Jesy Nelson Shares Emotional Update as Twin Babies Face Rare Diagnosis

Jesy Nelson, the former Little Mix singer, has shared heartbreaking news about her twin daughters, revealing they have been diagnosed with a rare genetic condition that could prevent them from ever walking. The emotional update was shared in a candid video message to fans, where Nelson spoke openly about the challenges her family is now facing.

Twin Daughters Diagnosed After Months of Concern

Nelson’s daughters, Ocean Jade and Story Monroe, were born prematurely in May 2025. In the months following their birth, doctors closely monitored the twins as they showed signs of developmental delays. What initially appeared to be complications related to prematurity later raised deeper concerns.

After extensive medical testing, the twins were diagnosed with Spinal Muscular Atrophy (SMA) Type 1, a rare neuromuscular disorder that affects muscle strength and movement. The condition can severely limit mobility and, in many cases, prevents children from walking independently.

What Is Spinal Muscular Atrophy Type 1?

SMA Type 1 is a genetic condition that causes progressive muscle weakness due to the loss of motor neurons. Children with this diagnosis often experience difficulty holding up their heads, moving their limbs, and breathing without assistance.

Doctors have explained to Nelson that her daughters may never gain full mobility or walk on their own. However, early treatment can help slow the progression of the disease and improve quality of life.

Jesy Nelson Opens Up About the Emotional Toll

In her message, Jesy Nelson described the diagnosis as devastating but emphasized her determination to stay strong for her children.

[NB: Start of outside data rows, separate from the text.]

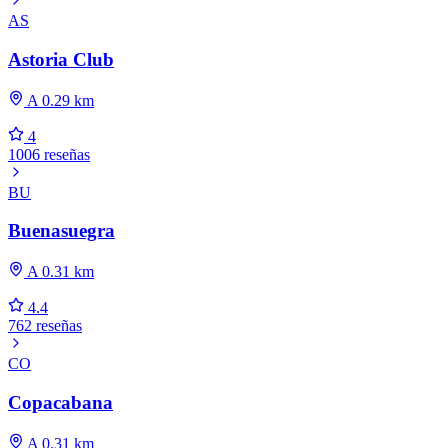
AS
Astoria Club
A 0.29 km
4
1006 reseñas
BU
Buenasuegra
A 0.31 km
4.4
762 reseñas
CO
Copacabana
A 0.31 km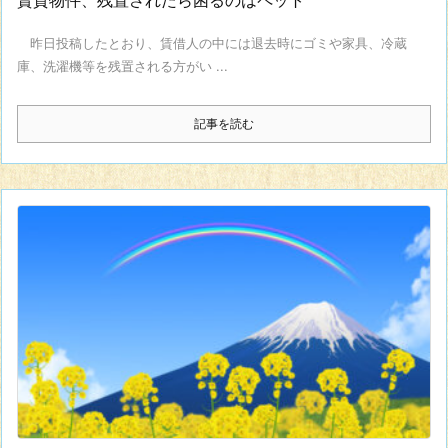
昨日投稿したとおり、賃借人の中には退去時にゴミや家具、冷蔵
庫、洗濯機等を残置される方がい ...
記事を読む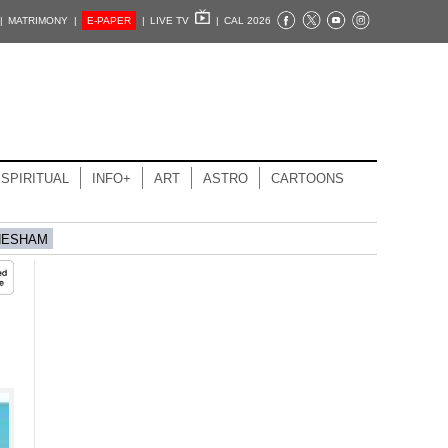
|
MATRIMONY |
E-PAPER
|
LIVE TV
|
CAL 2026
SPIRITUAL
INFO+
ART
ASTRO
CARTOONS
HESHAM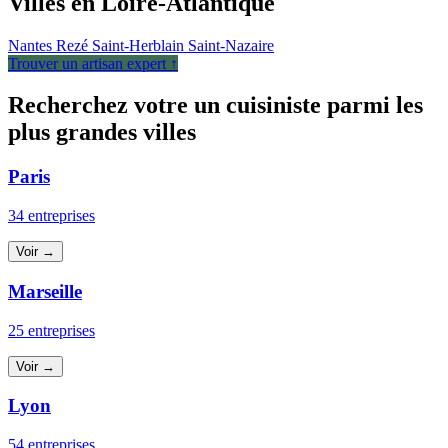
Villes en Loire-Atlantique
Nantes
Rezé
Saint-Herblain
Saint-Nazaire
Trouver un artisan expert ↑
Recherchez votre un cuisiniste parmi les
plus grandes villes
Paris
34 entreprises
Voir →
Marseille
25 entreprises
Voir →
Lyon
54 entreprises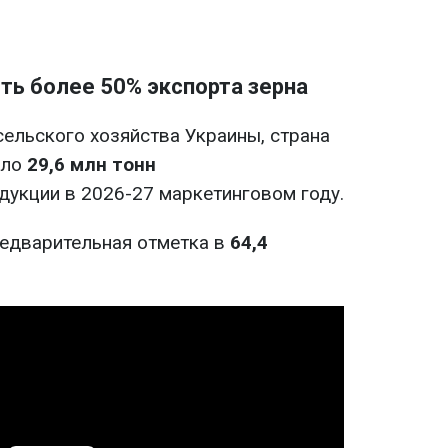
ть более 50% экспорта зерна
ельского хозяйства Украины, страна
оло
29,6 млн тонн
дукции в 2026-27 маркетинговом году.
редварительная отметка в
64,4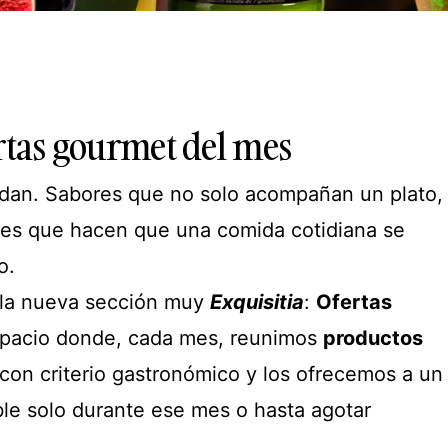
ertas gourmet del mes
dan. Sabores que no solo acompañan un plato,
es que hacen que una comida cotidiana se
o.
 la nueva sección muy
Exquisitia
:
Ofertas
spacio donde, cada mes, reunimos
productos
on criterio gastronómico y los ofrecemos a un
ble solo durante ese mes o hasta agotar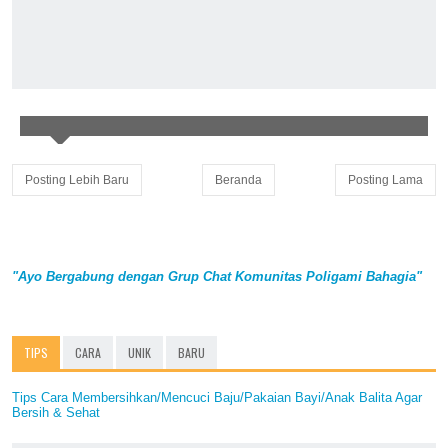
Posting Lebih Baru
Beranda
Posting Lama
"Ayo Bergabung dengan Grup Chat Komunitas Poligami Bahagia"
TIPS
CARA
UNIK
BARU
Tips Cara Membersihkan/Mencuci Baju/Pakaian Bayi/Anak Balita Agar
Bersih & Sehat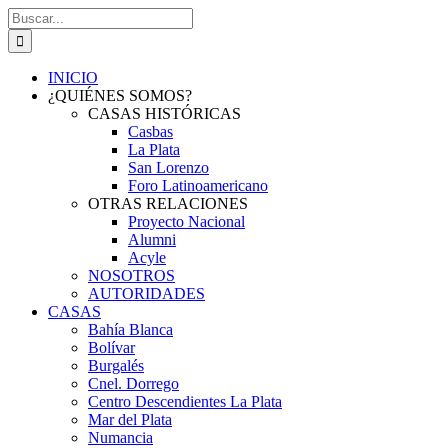
Saltar
Buscar:
al
contenido
INICIO
¿QUIÉNES SOMOS?
CASAS HISTÓRICAS
Casbas
La Plata
San Lorenzo
Foro Latinoamericano
OTRAS RELACIONES
Proyecto Nacional
Alumni
Acyle
NOSOTROS
AUTORIDADES
CASAS
Bahía Blanca
Bolívar
Burgalés
Cnel. Dorrego
Centro Descendientes La Plata
Mar del Plata
Numancia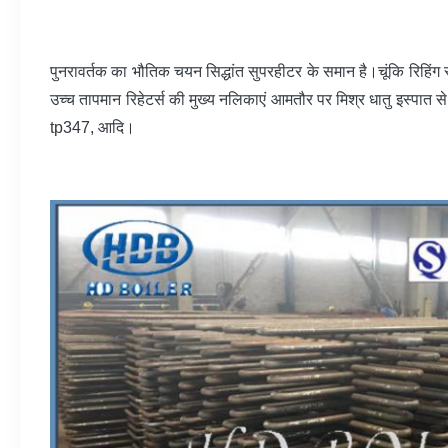
पुनरावर्तक का भौतिक चयन सिद्धांत सुपरहीटर के समान है।चूंकि रिहिं
उच्च तापमान रिहेटर्स की मुख्य नलिकाएं आमतौर पर मिश्र धातु इस्पा
tp347, आदि।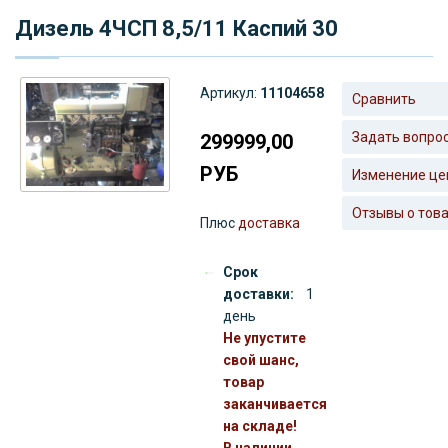
Дизель 4ЧСП 8,5/11 Каспий 30
Артикул:
11104658
Сравнить
Задать вопро
299999,00
РУБ
Изменение це
Отзывы о тов
Плюс
доставка
Срок
доставки:
1
день
Не упустите
свой шанс,
товар
заканчивается
на складе!
В наличии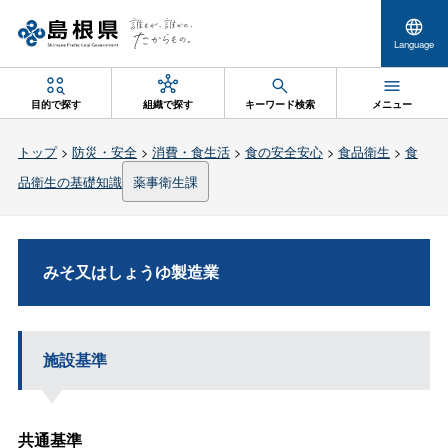
Language
目的で探す
組織で探す
キーワード検索
メニュー
トップ
>
防災・安全
>
消費・食生活
>
食の安全安心
>
食品衛生
>
食
品衛生の基礎知識
薬事衛生課
みそ又はしょうゆ製造業
施設基準
共通基準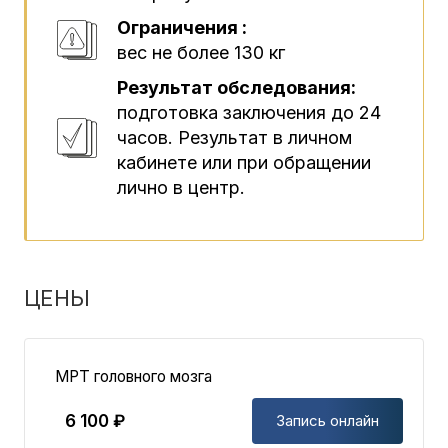
Ограничения :
вес не более 130 кг
Результат обследования:
подготовка заключения до 24
часов. Результат в личном
кабинете или при обращении
лично в центр.
ЦЕНЫ
МРТ головного мозга
6 100 ₽
Запись онлайн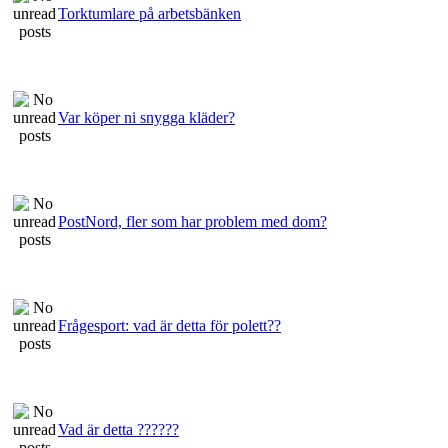
Torktumlare på arbetsbänken
Var köper ni snygga kläder?
PostNord, fler som har problem med dom?
Frågesport: vad är detta för polett??
Vad är detta ??????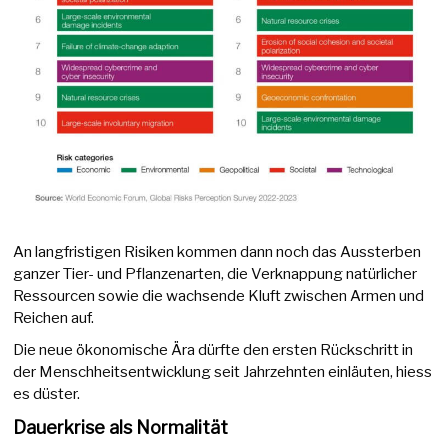
An langfristigen Risiken kommen dann noch das Aussterben
ganzer Tier- und Pflanzenarten, die Verknappung natürlicher
Ressourcen sowie die wachsende Kluft zwischen Armen und
Reichen auf.
Die neue ökonomische Ära dürfte den ersten Rückschritt in
der Menschheitsentwicklung seit Jahrzehnten einläuten, hiess
es düster.
Dauerkrise als Normalität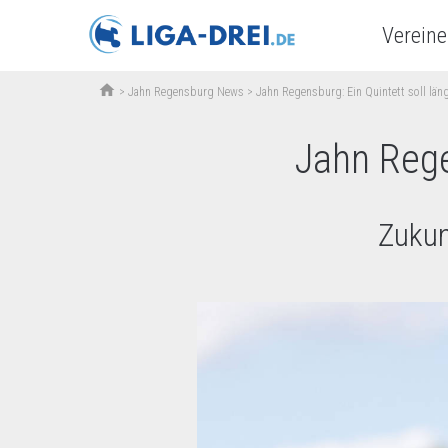
Vereine
home
>
Jahn Regensburg News
>
Jahn Regensburg: Ein Quintett soll län
Jahn Rege
Zukun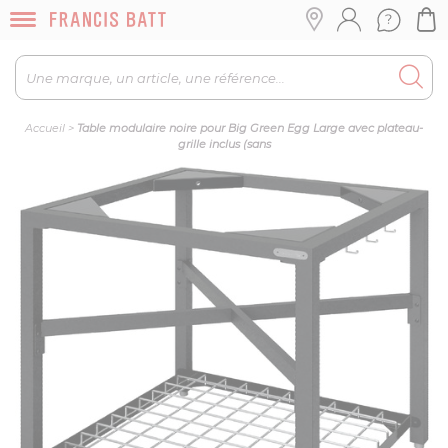
Accueil
>
Table modulaire noire pour Big Green Egg Large avec plateau-
grille inclus (sans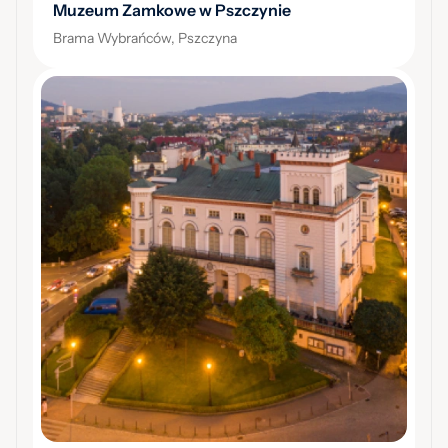
Muzeum Zamkowe w Pszczynie
Brama Wybrańców, Pszczyna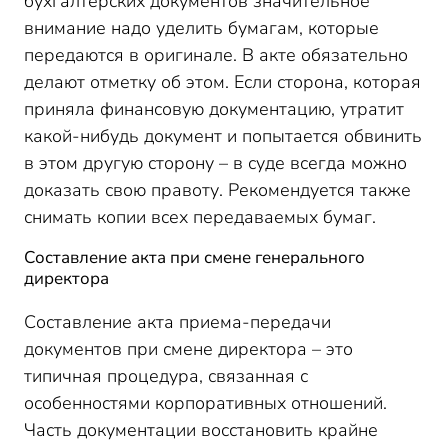
бухгалтерских документов значительное
внимание надо уделить бумагам, которые
передаются в оригинале. В акте обязательно
делают отметку об этом. Если сторона, которая
приняла финансовую документацию, утратит
какой-нибудь документ и попытается обвинить
в этом другую сторону – в суде всегда можно
доказать свою правоту. Рекомендуется также
снимать копии всех передаваемых бумаг.
Составление акта при смене генерального
директора
Составление акта приема-передачи
документов при смене директора – это
типичная процедура, связанная с
особенностями корпоративных отношений.
Часть документации восстановить крайне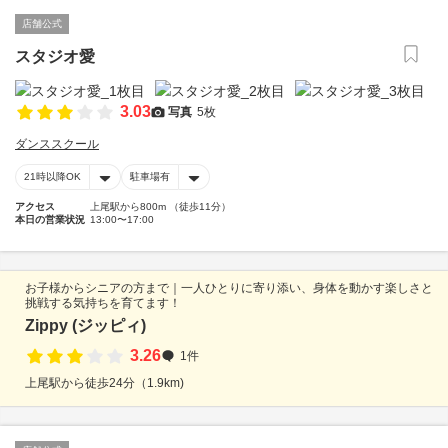
店舗公式
スタジオ愛
3.03
写真
5枚
ダンススクール
21時以降OK
駐車場有
アクセス
上尾駅から800m （徒歩11分）
本日の営業状況
13:00〜17:00
お子様からシニアの方まで｜一人ひとりに寄り添い、身体を動かす楽しさと
挑戦する気持ちを育てます！
Zippy (ジッピィ)
3.26
1件
上尾駅から徒歩24分（1.9km)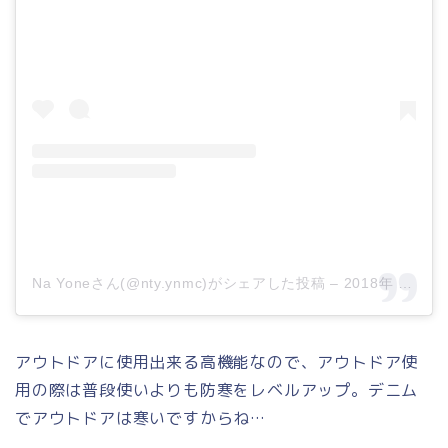
Na Yoneさん(@nty.ynmc)がシェアした投稿
–
2018年 9月月16日午前6時41分PDT
アウトドアに使用出来る高機能なので、アウトドア使
用の際は普段使いよりも防寒をレベルアップ。デニム
でアウトドアは寒いですからね…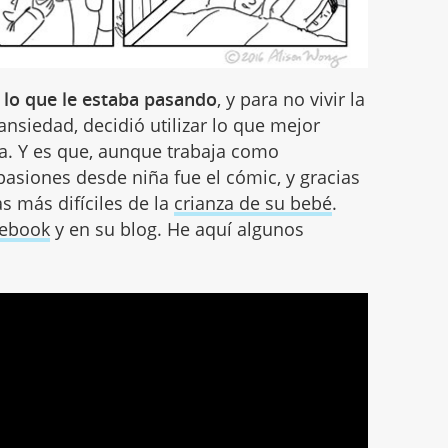
o lo que le estaba pasando
, y para no vivir la
ansiedad, decidió utilizar lo que mejor
ia. Y es que, aunque trabaja como
asiones desde niña fue el cómic, y gracias
as más difíciles de la
crianza de su bebé
.
cebook
y en su blog. He aquí algunos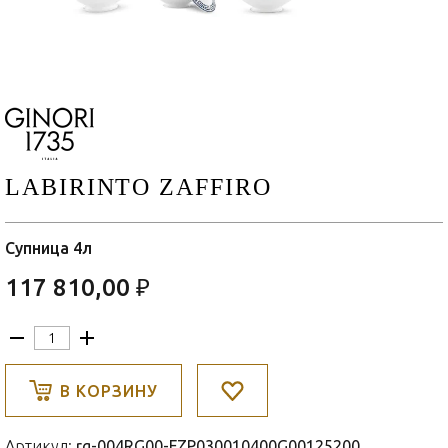
LABIRINTO ZAFFIRO
Супница 4л
117 810,00 ₽
В КОРЗИНУ
Артикул:
rg-004RG00-FZP030010400G00125200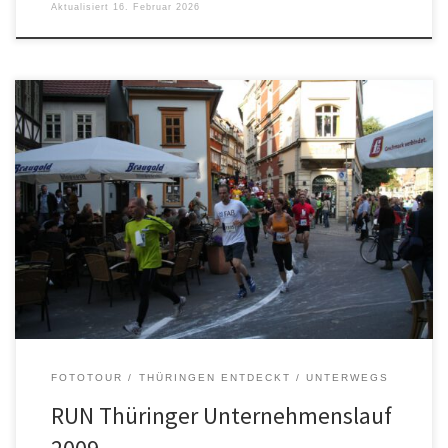
Aktualisiert
16. Februar 2026
FOTOTOUR
THÜRINGEN ENTDECKT
UNTERWEGS
RUN Thüringer Unternehmenslauf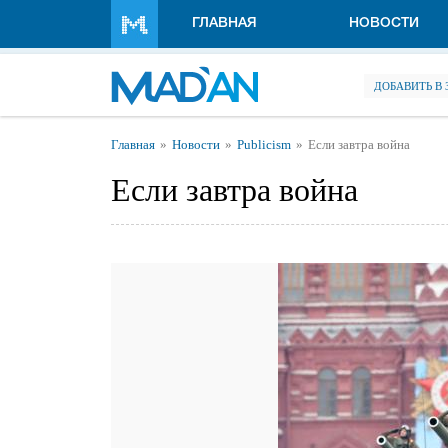
Перейти к основному содержанию
ГЛАВНАЯ
НОВОСТИ
ДОБАВИТЬ В
Вы здесь
Главная
Новости
Publicism
Если завтра война
Если завтра война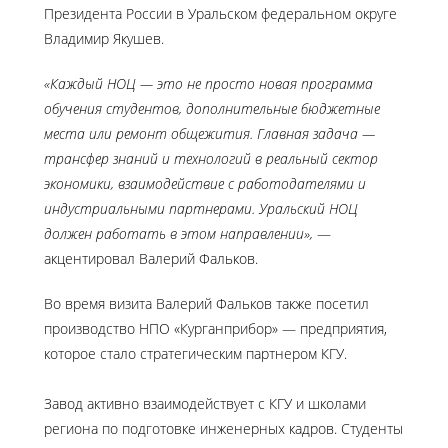
Президента России в Уральском федеральном округе
Владимир Якушев.
«Каждый НОЦ — это не просто новая программа
обучения студентов, дополнительные бюджетные
места или ремонт общежития. Главная задача —
трансфер знаний и технологий в реальный сектор
экономики, взаимодействие с работодателями и
индустриальными партнерами. Уральский НОЦ
должен работать в этом направлении»,
—
акцентировал Валерий Фальков.
Во время визита Валерий Фальков также посетил
производство НПО «Курганприбор» — предприятия,
которое стало стратегическим партнером КГУ.
Завод активно взаимодействует с КГУ и школами
региона по подготовке инженерных кадров. Студенты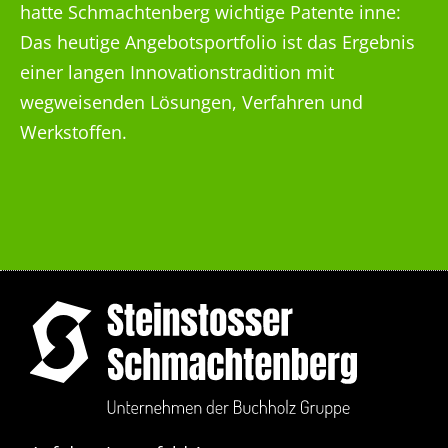
hatte Schmachtenberg wichtige Patente inne:
Das heutige Angebotsportfolio ist das Ergebnis
einer langen Innovationstradition mit
wegweisenden Lösungen, Verfahren und
Werkstoffen.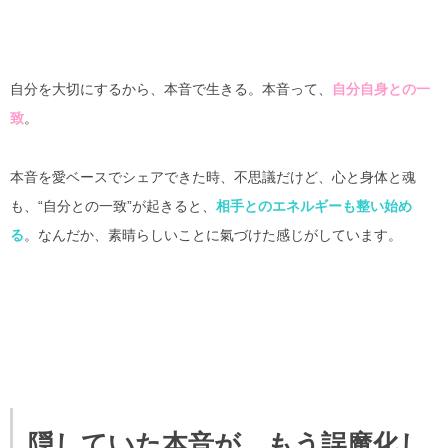
自分を大切にするから、本音で生きる。本音って、
自分自身との一
致
。
本音を愛ベースでシェアできた時、不思議だけど、心と身体と魂
も、“自分との一致”が起きると、
相手とのエネルギーも整い始め
る
。なんだか、素晴らしいことに氣づけた感じがしています。
隠していた本音が、もう誤魔化し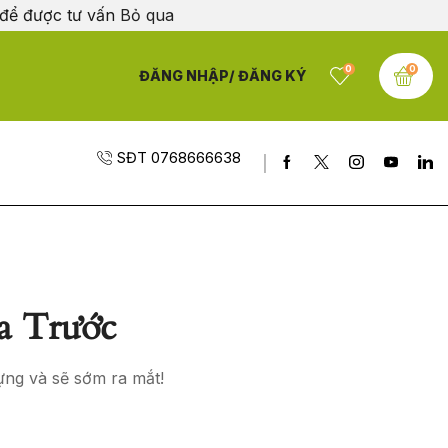
 để được tư vấn
Bỏ qua
0
0
ĐĂNG NHẬP/ ĐĂNG KÝ
SĐT 0768666638
a Trước
ựng và sẽ sớm ra mắt!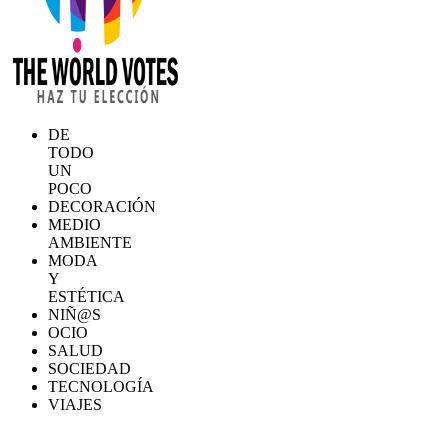
DE
TODO
UN
POCO
DECORACIÓN
MEDIO
AMBIENTE
MODA
Y
ESTÉTICA
NIÑ@S
OCIO
SALUD
SOCIEDAD
TECNOLOGÍA
VIAJES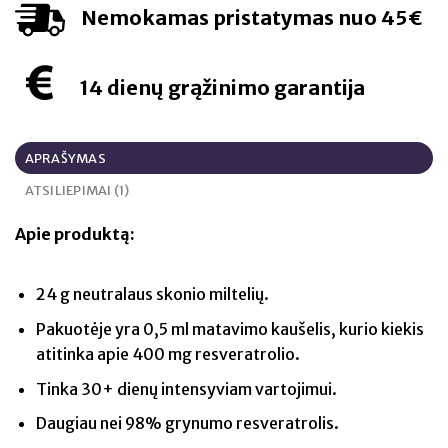
Nemokamas pristatymas nuo 45€
14 dienų grąžinimo garantija
APRAŠYMAS
ATSILIEPIMAI (1)
Apie produktą:
24 g neutralaus skonio miltelių.
Pakuotėje yra 0,5 ml matavimo kaušelis, kurio kiekis
atitinka apie 400 mg resveratrolio.
Tinka 30+ dienų intensyviam vartojimui.
Daugiau nei 98% grynumo resveratrolis.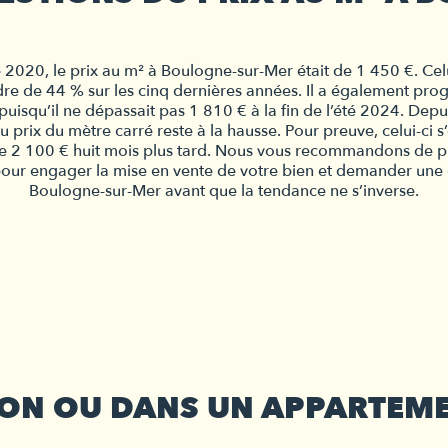
2020, le prix au 
m²
 à Boulogne-sur-Mer était de 1 450 €. Cel
re de 44 % sur les cinq dernières années. Il a également prog
uisqu’il ne dépassait pas 1 810 € à la fin de l’été 2024. Depui
u prix du mètre carré
reste à la hausse. Pour preuve, celui-ci s
e 2 100 € huit mois plus tard. 
Nous vous recommandons de pro
 pour engager la mise en vente de votre bien et demander une 
Boulogne-sur-Mer avant que la tendance ne s’inverse.
SON OU DANS UN APPARTEM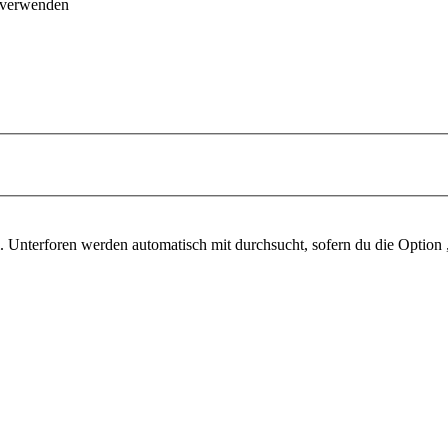
 verwenden
 Unterforen werden automatisch mit durchsucht, sofern du die Option 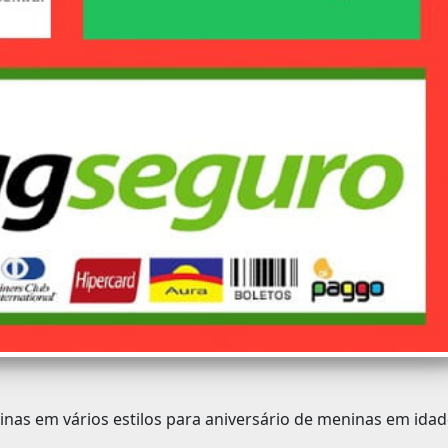
rinas em vários estilos para aniversário de meninas em ida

She admitted the past several months have been the hardest period of her life, filled with hospital visits, uncertainty, and fear.

Despite the diagnosis, Nelson praised her daughters’ strength and resilience, calling them fighters and expressing hope that medical advances will continue to offer new possibilities.

Raising Awareness and Encouraging Early Detection

Nelson also used her platform to raise awareness about SMA, encouraging parents to trust their instincts if something feels wrong with their child’s development. Early diagnosis can be crucial in accessing life-changing treatments as soon as possible.

Since sharing her story, fans and fellow parents have flooded social media with messages of support, admiration, and encouragement.

Looking Ahead With Hope

While the future remains uncertain, Jesy Nelson has made it clear that she will continue advocating for her daughters and raising awareness about rare childhood conditions. Her openness has sparked important conversations about SMA and the realities faced by families navigating complex medical diagnoses.